Kenyen and Khari Flowers are 10-year-old, African-American fraternal twin brothers. Born 25 minutes apart, they're so close that Khari says he considers Kenyen "the second part of my heart."
As twins, they share almost everything: riding bikes through their suburban Chicago neighborhood, battling it out with video games in the living room; everything, that is, except their skin color.
Kenyen has albinism, a hereditary condition in which the skin, hair and eyes produce little or no melanin, resulting in a lack of pigmentation. While Khari and the rest of the Flowers family have what Kenyen calls "chocolate" skin, he says his skin tone is "banana mixed with vanilla -- bavilla."
Kenyen's appearance generates stares and whispers, and, at school, teasing surrounds him. Strangers often assume he's not part of his own family.
"When people ask questions like, 'Are you really his brother?' It makes me feel, like, nauseous," Kenyen said. "... It's just that I'm lighter, and then they don't understand it."
But if young Kenyen needs role models to help him overcome the social stigma of albinism, then several examples await, including an African-American fashion model and actor-comic who share his condition and a determination to prove the skeptics wrong.
In addition to a distinct color difference, people with albinism also suffer from low vision and nystagmus, a condition marked by involuntary eye movement. Some people with albinism, traditionally referred to as albinos, are even legally blind.
As a result of albinism, Kenyen requires a special teaching aide and equipment at school to help him with his limited vision.
The condition, which affects one out of every 20,000 people worldwide and cuts across all ethnicities and even the animal kingdom, is the result of a recessive gene both parents must have.
Kenyen says he remembers the moment he first realized he was different. "I was with my mom and when she was carrying me, I was holding on to her," he told ABC News.
Looking down at his white skin pressed up against hers, Kenyen says all he could think was "Wow."
Khari, the more athletic of the two, and ever the protector, often believes he has to defend his brother.
"I heard people call him albino, freak, idiot, retard, all kinds of names," he said. "When I hear those, I just fight back, and say, 'What happens if you're him?'"
For most children with albinism, teasing is common. Fifteen-year-old Angel Stillman of central Pennsylvania has had to transfer in and out of eight different schools since pre-school because of relentless taunting.
"After a while, it just got to a point where it was really bad," Angel said. "It happened almost every single day when I got into middle school. Having people pick on you that severely, like try to trip you and make fun of you so that you don't really fit in anywhere, it kind of makes you feel like, 'Why do I even come to school?'"
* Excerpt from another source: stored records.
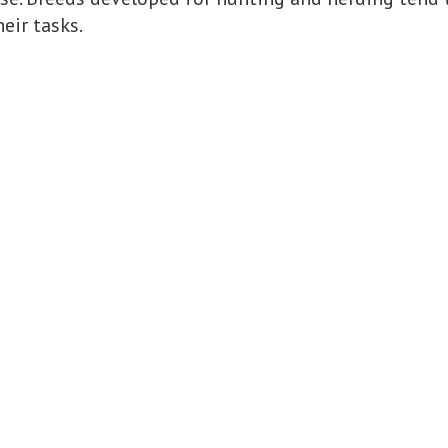
eir tasks.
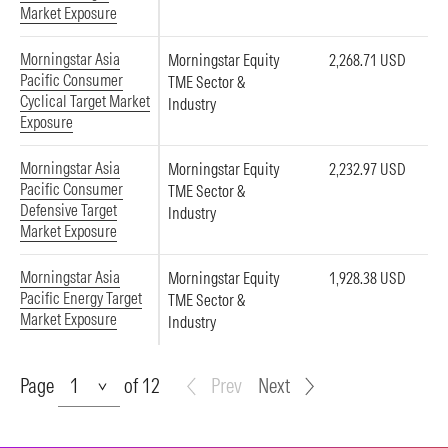
Market Exposure
Morningstar Asia
Morningstar Equity
2,268.71 USD
Pacific Consumer
TME Sector &
Cyclical Target Market
Industry
Exposure
Morningstar Asia
Morningstar Equity
2,232.97 USD
Pacific Consumer
TME Sector &
Defensive Target
Industry
Market Exposure
Morningstar Asia
Morningstar Equity
1,928.38 USD
Pacific Energy Target
TME Sector &
Market Exposure
Industry
Page
Page
of 12
Prev
Next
Angel's mother, Paula Stillman, agreed that classmates couldn't look beyond the skin tone.
"People can't see who she is," Stillman said. "They just automatically look at her and put her in a cubby hole. And just seeing her wanting to fit in, wanting to have one friend ... that's sad. My daughter doesn't have a friend. ... People don't give her a chance."
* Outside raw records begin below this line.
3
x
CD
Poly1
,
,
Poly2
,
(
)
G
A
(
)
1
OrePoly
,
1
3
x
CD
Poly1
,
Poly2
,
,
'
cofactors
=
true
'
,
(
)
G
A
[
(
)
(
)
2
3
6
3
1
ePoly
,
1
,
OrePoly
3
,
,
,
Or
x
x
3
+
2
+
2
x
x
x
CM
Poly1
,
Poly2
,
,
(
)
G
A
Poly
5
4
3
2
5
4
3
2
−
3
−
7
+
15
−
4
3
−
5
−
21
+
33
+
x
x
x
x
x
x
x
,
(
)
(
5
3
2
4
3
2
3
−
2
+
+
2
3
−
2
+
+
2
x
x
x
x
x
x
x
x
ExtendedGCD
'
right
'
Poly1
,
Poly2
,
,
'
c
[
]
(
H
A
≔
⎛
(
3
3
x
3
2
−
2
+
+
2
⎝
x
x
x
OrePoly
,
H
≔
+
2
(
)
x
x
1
To try to remove herself from public scrutiny, Angel began taking classes online, communicating with her teacher and classmates via computer speakers. But for the naturally outgoing and gregarious teenager, it wasn't a good fit.
"I probably spend, out of 24 hours, probably 20 hours alone," she said. "If [I could] have one wish, I would say, I'd never be alone."
Along with her social life, Angel's grades were also suffering. The former A student was getting Ds.